See also Lebas Fashion Imports of USA, Inc. v. ITT Hartford Ins. Group, 50 Cal. App. 4th 548, 565 (Cal. Ct. App. 1996) (“There is nothing about the terms “misappropriation of an advertising idea” or “misappropriation of a style of doing business,” neither of which constitutes a recognized tort, which compels us to conclude one way or the other as to just how broadly or narrowly they should be read. Nor is there anything about the statutory offense of trademark infringement which necessarily precludes its inclusion as a part of either.”).
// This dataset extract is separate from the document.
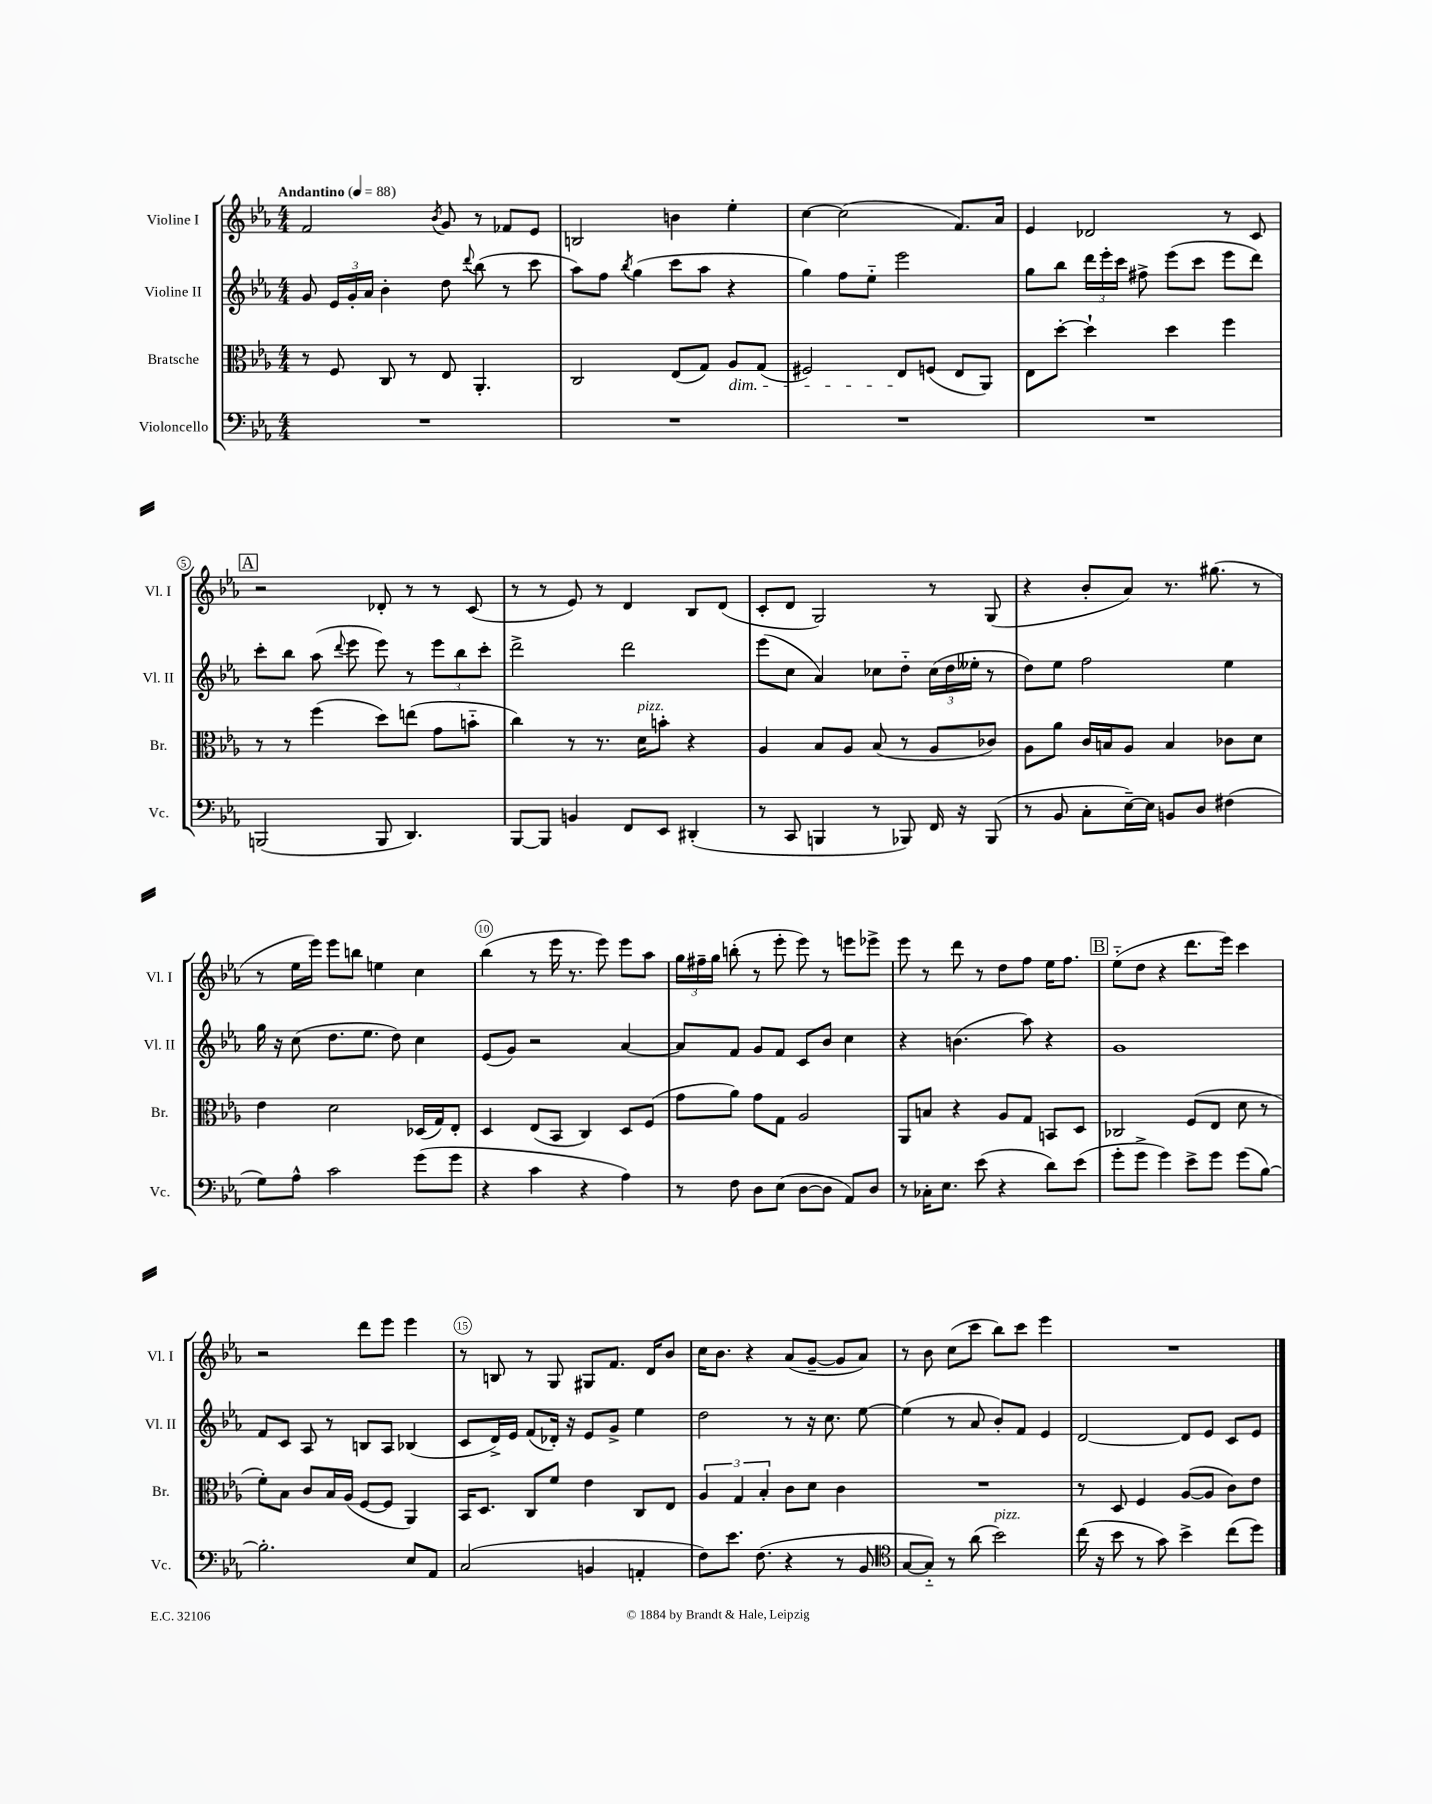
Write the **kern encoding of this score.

Curiously, the policy form had it included “use of another’s advertising idea in your advertisement” as in a standard 1988 ISO form would, would have escaped the Support Supply argument. It would also have fallen within case authority finding trademark claims fall within the ambit of such an allegation. Ohio Cas. Ins. Co. v. Albers Medical, Inc., No. 03-1037-CV-W-ODS, 2005 WL 2319820 (W.D. Mo. Sept. 22, 2005).